How to encrypt/decrypt files and folders in MS Windows?


If you are looking to make your files and folders secure in Windows, then there is an inbuilt feature available for operating system. The feature is called Encrypting File System (EFS) and it stores your data in an encrypted format to prevent unauthorized access. But this advanced feature is only available for Windows Pro and Windows Enterprise users. The Windows Home users do not get this feature.

For Pro and Enterprise users, you can access this encryption feature by right clicking on a file or folder. It is accessible through Properties > General > Advanced. You will have to check a box that says Encrypt contents to secure data and hit OK or Apply to make the changes to your folders and files under it.

How to Encrypt a File/Folder

Here are the detailed steps to encrypt a files and folder in Windows Pro or Enterprise:
  • Browse and navigate to a file or folder that you want to encrypt.
  • Right click on it and then click on Properties.
    Folder Properties
    It will display the properties panel.

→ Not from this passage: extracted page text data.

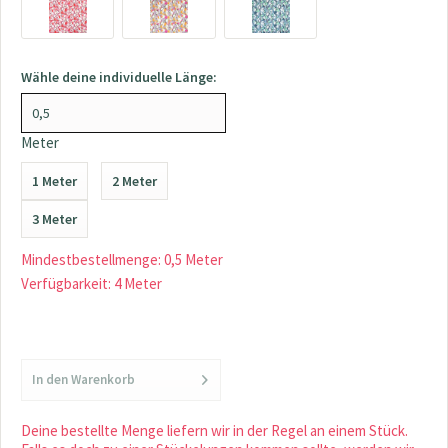
Wähle deine individuelle Länge:
Meter
1 Meter
2 Meter
3 Meter
Mindestbestellmenge: 0,5 Meter
Verfügbarkeit: 4 Meter
In den
Warenkorb
Deine bestellte Menge liefern wir in der Regel an einem Stück.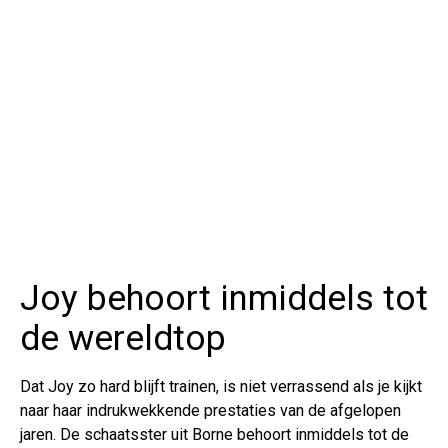
Joy behoort inmiddels tot
de wereldtop
Dat Joy zo hard blijft trainen, is niet verrassend als je kijkt
naar haar indrukwekkende prestaties van de afgelopen
jaren. De schaatsster uit Borne behoort inmiddels tot de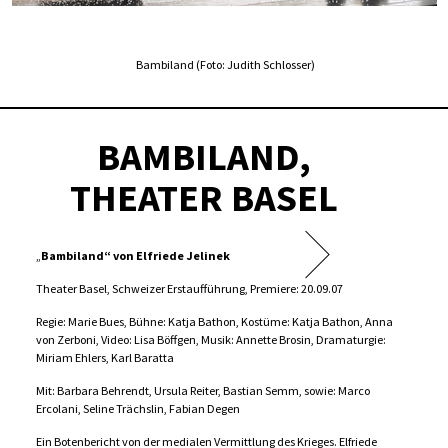
Bambiland (Foto: Judith Schlosser)
BAMBILAND,
THEATER BASEL
„
Bambiland“ von Elfriede Jelinek
Theater Basel, Schweizer Erstaufführung, Premiere: 20.09.07
Regie: Marie Bues, Bühne: Katja Bathon, Kostüme: Katja Bathon, Anna
von Zerboni, Video: Lisa Böffgen, Musik: Annette Brosin, Dramaturgie:
Miriam Ehlers, Karl Baratta
Mit: Barbara Behrendt, Ursula Reiter, Bastian Semm, sowie: Marco
Ercolani, Seline Trächslin, Fabian Degen
Ein Botenbericht von der medialen Vermittlung des Krieges. Elfriede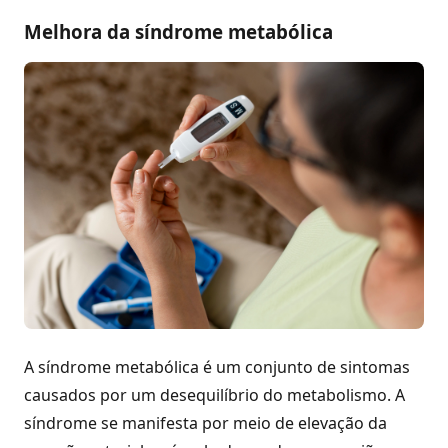
Melhora da síndrome metabólica
A síndrome metabólica é um conjunto de sintomas
causados por um desequilíbrio do metabolismo. A
síndrome se manifesta por meio de elevação da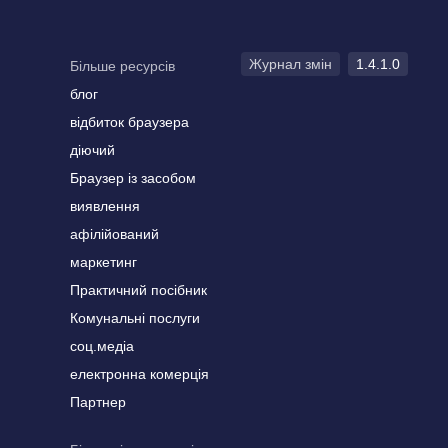
Журнал змін
1.4.1.0
Більше ресурсів
блог
відбиток браузера
діючий
Браузер із засобом
виявлення
афілійований
маркетинг
Практичний посібник
Комунальні послуги
соц.медіа
електронна комерція
Партнер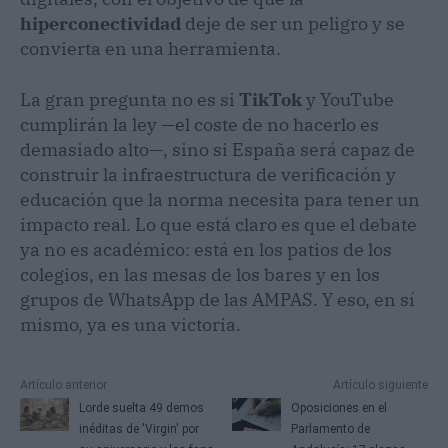
hiperconectividad
deje de ser un peligro y se
convierta en una herramienta.
La gran pregunta no es si
TikTok
y YouTube
cumplirán la ley —el coste de no hacerlo es
demasiado alto—, sino si España será capaz de
construir la infraestructura de verificación y
educación que la norma necesita para tener un
impacto real. Lo que está claro es que el debate
ya no es académico: está en los patios de los
colegios, en las mesas de los bares y en los
grupos de WhatsApp de las AMPAS. Y eso, en sí
mismo, ya es una victoria.
Artículo anterior
Artículo siguiente
Lorde suelta 49 demos
Oposiciones en el
inéditas de 'Virgin' por
Parlamento de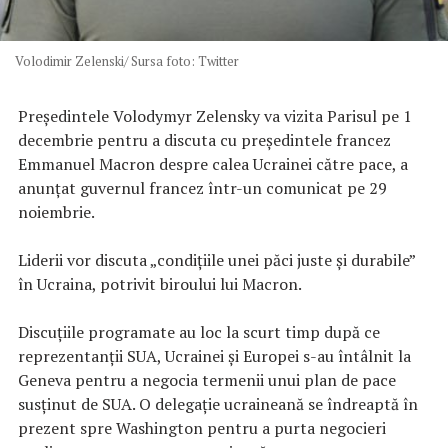
Volodimir Zelenski/ Sursa foto: Twitter
Președintele Volodymyr Zelensky va vizita Parisul pe 1
decembrie pentru a discuta cu președintele francez
Emmanuel Macron despre calea Ucrainei către pace, a
anunțat guvernul francez într-un comunicat pe 29
noiembrie.
Liderii vor discuta „condițiile unei păci juste și durabile”
în Ucraina, potrivit biroului lui Macron.
Discuțiile programate au loc la scurt timp după ce
reprezentanții SUA, Ucrainei și Europei s-au întâlnit la
Geneva pentru a negocia termenii unui plan de pace
susținut de SUA. O delegație ucraineană se îndreaptă în
prezent spre Washington pentru a purta negocieri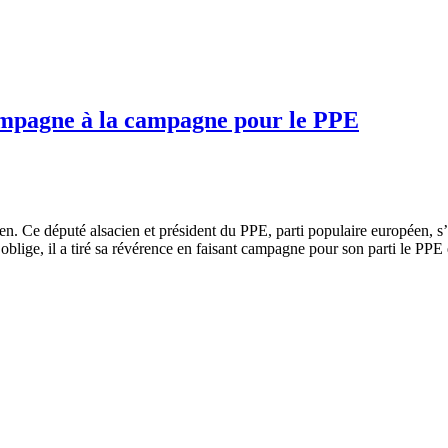
ampagne à la campagne pour le PPE
. Ce député alsacien et président du PPE, parti populaire européen, s’ap
blige, il a tiré sa révérence en faisant campagne pour son parti le PPE 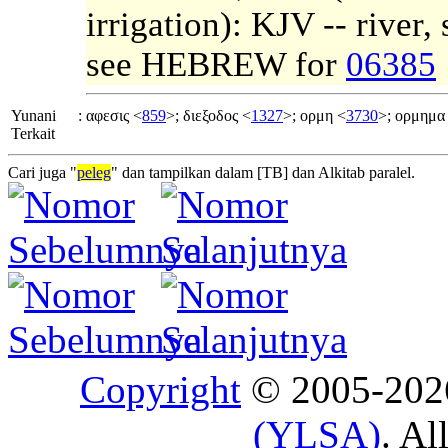
irrigation): KJV -- river,
see HEBREW for
06385
Yunani
:
αφεσις <
859
>; διεξοδος <
1327
>; ορμη <
3730
>; ορμημα
Terkait
Cari juga "
peleg
" dan tampilkan dalam [TB] dan Alkitab paralel.
Copyright
© 2005-20
(YLSA)
. Al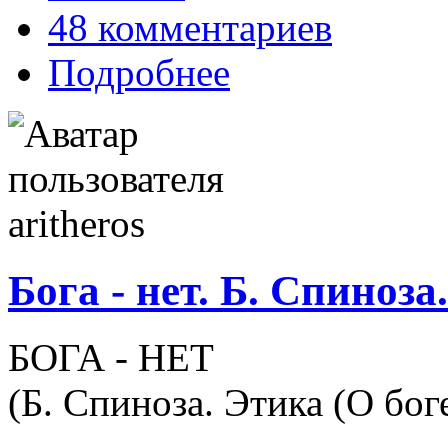
48 комментариев
Подробнее
Бога - нет. Б. Спиноз
БОГА - НЕТ
(Б. Спиноза. Этика (О бог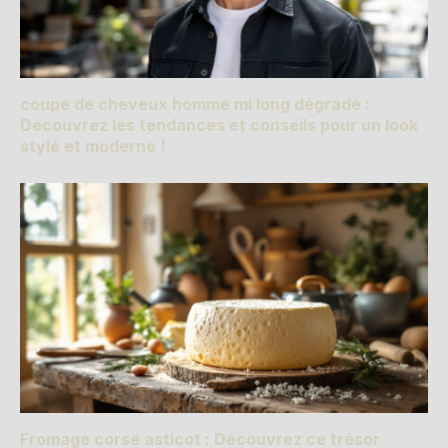
coupe de cheveux homme mi long dégradé :
Découvrez les tendances et conseils pour un look
stylé et moderne !
Fromage corse asticot : Découvrez ce trésor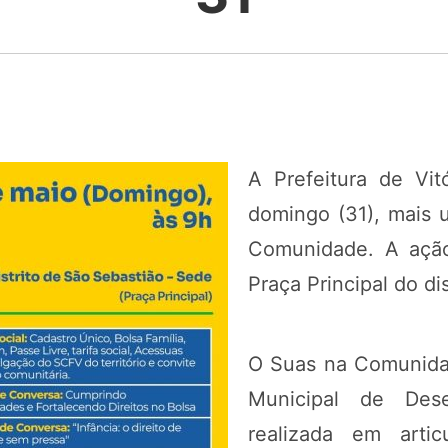
A Prefeitura de Vit
domingo (31), mais
Comunidade. A ação
Praça Principal do di
O Suas na Comunidad
Municipal de Dese
realizada em artic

The default tab is General.
  • In the default tab, you will find a button called Advanced. Click on it.
    Advanced Button of Folder Properties
  • Check the box that says Encrypt contents to secure data.
    Advanced Attributes of Folder
  • Click on the two OK buttons and you’re done.

How to Decrypt an Encrypted File or Folder

To decrypt an encrypted file or folder in MS Windows, you will have to access the same Advanced Attributes and turn off the check box that you’ve ticked.
The steps to do so:
  • Navigate and browse to the encrypted file.
  • Right click on it and then click on Properties.
  • While in the General tab, click on the Advanced button.
  • Removed the check from the checkbox that says Encrypt contents to secure data.
    Check Mark Removal for Unencryption
  • Click on the two OK buttons in the dialog boxes and you are done.

About EFS Certificates and Backing it up

When you create an encrypted file or folder for the first time, your EFS security certificate will be created. Back up the certificate file in a secure location like cloud drives so that you can always have access to it. If you lose this file or if the file gets messed up you won’t be able to access your encrypted folders/files.
To back up the EFS Certificates:
  • Click the Windows key + R to open the Run Dialog Box.
  • Type certmgr.msc in it and then click on OK (or hit Enter key).
    Run Dialog Box
  • You will be shown the Certificates for the Current User.
  • Navigate to Personal > Certificates.
    Personal Certificates
    You will see certificates with random like Issued to information.
  • Find the certificate that says Encrypting File System under Intended Purposes and click on it to highlight it.
  • From the Menu bar select Action > All Tasks > Export.
    Certificate Export StepOr you can right click on the certificate and then click on All Tasks > Export. A Certificate Export Wizard will show up.
  • Click next on the Certificate Export Wizard and select Yes, export the private key and hit Next again.
    Certificate Export Wizard
  • Make sure that Personal Information Exchange radio button is checked along with Include all certificates in the certification path if possible. Hit the Next button.
    Selecting Personal Information Exchange
  • Check the Password box and enter a secure password twice. Hit next.
    Entering Password
  • For File to export click on Browse, give a file name and hit Save. Hit Next.
    Certificate File Name
    It will be saved as a Personal Information Exchange (*.pfx) file.
  • In the final step, you will be shown the overview. If everything looks good, click on Finish.
    Export Successful for Certificate
    You will be met with a confirmation “The export was successful”, hit OK and you will find the file in the location where you placed it. Keep it safe and secure.

What to do if Encrypt Contents to Secure Data options is disabled?

If you are unable to access the Encrypt contents to secure data option in Windows, then you will have to:
  • Open the Run dialog box by pressing the Windows Key and R together.
  • Type regedit in Open: and then press OK.
    Running regedit
  • The User Account Control dialog box pops up, then press OK to give it admin rights and authorizations to make changes to your computer.
  • Windows Registry Editor will open up. You will have to be careful when you make changes in the Registry Editor.
  • From the left pane, navigate to HKEY_LOCAL_MACHINE\SYSTEM\CurrentControlSet\Control\FileSystem
    You will have to click on those little arrows to expand or navigate into the next level. The FileSystem registry settings will be displayed on the right.
  • Look for NtfsDisableEncryption of type REG_DWORD, right click on it and click Modify.
    NtfsDisableEncryption Modification
  • Edit DWORD dialog will be shown. Change the Value data from 1 to 0. Click on OK.
    Editing DWORD
  • Restart to put those registry changes into effect and you’re done.